> Written exercise:
Copy out every line of the items below that contains the string "result".

> Supplied material:
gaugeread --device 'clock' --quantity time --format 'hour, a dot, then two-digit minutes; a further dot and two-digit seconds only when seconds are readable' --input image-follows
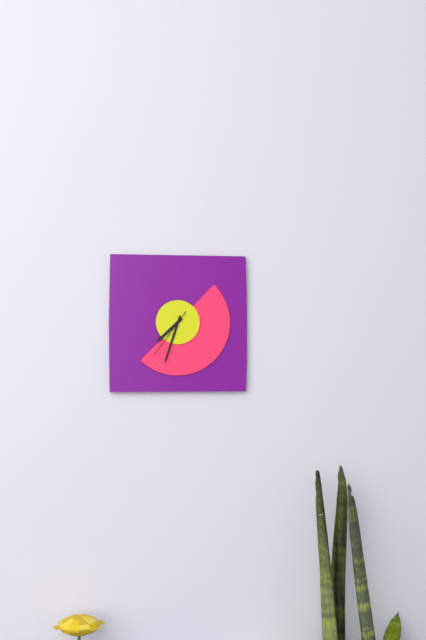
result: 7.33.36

...

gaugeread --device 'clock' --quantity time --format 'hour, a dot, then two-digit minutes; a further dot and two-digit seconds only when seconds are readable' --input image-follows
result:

...

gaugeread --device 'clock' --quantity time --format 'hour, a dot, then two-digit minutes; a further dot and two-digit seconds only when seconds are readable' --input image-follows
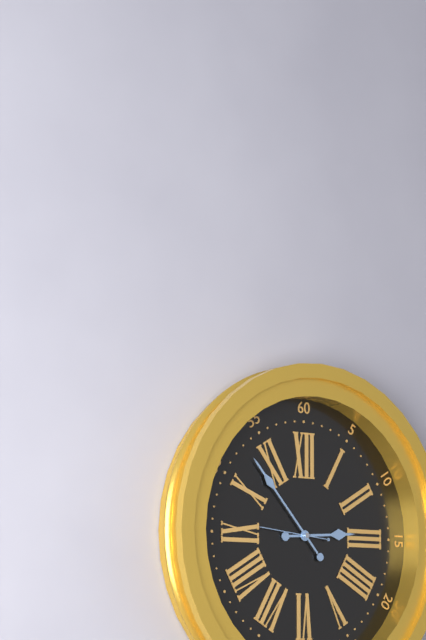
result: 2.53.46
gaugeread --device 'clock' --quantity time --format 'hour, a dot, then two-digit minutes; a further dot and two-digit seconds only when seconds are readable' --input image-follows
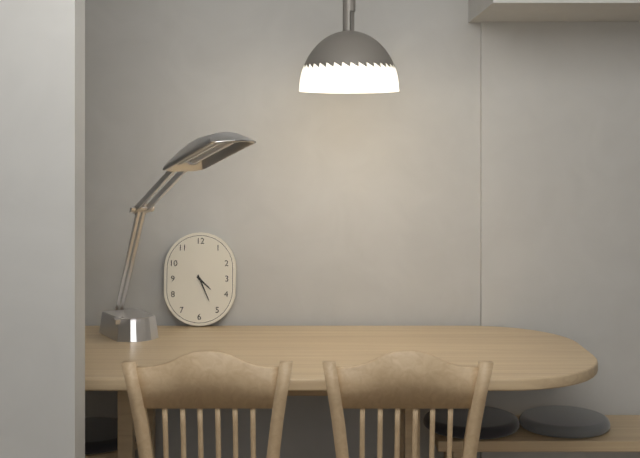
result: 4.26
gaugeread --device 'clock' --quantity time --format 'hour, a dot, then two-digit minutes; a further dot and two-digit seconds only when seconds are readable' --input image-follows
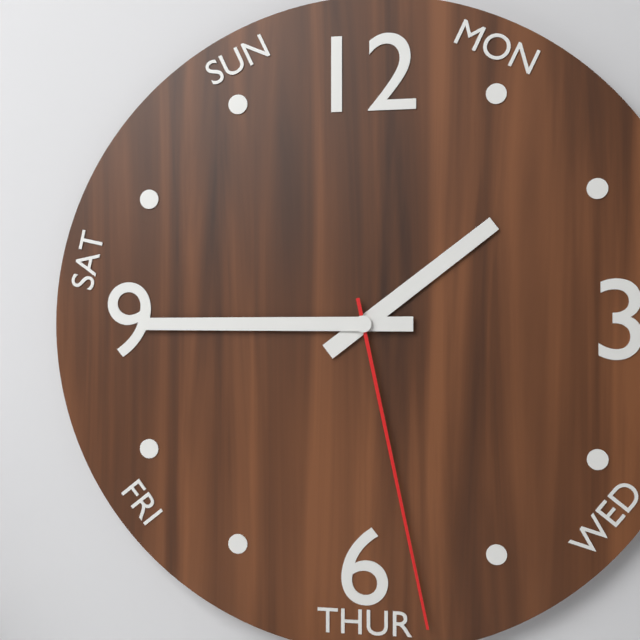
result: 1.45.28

> Written solution:
result: 7.33.36
result:
result: 2.53.46
result: 4.26
result: 1.45.28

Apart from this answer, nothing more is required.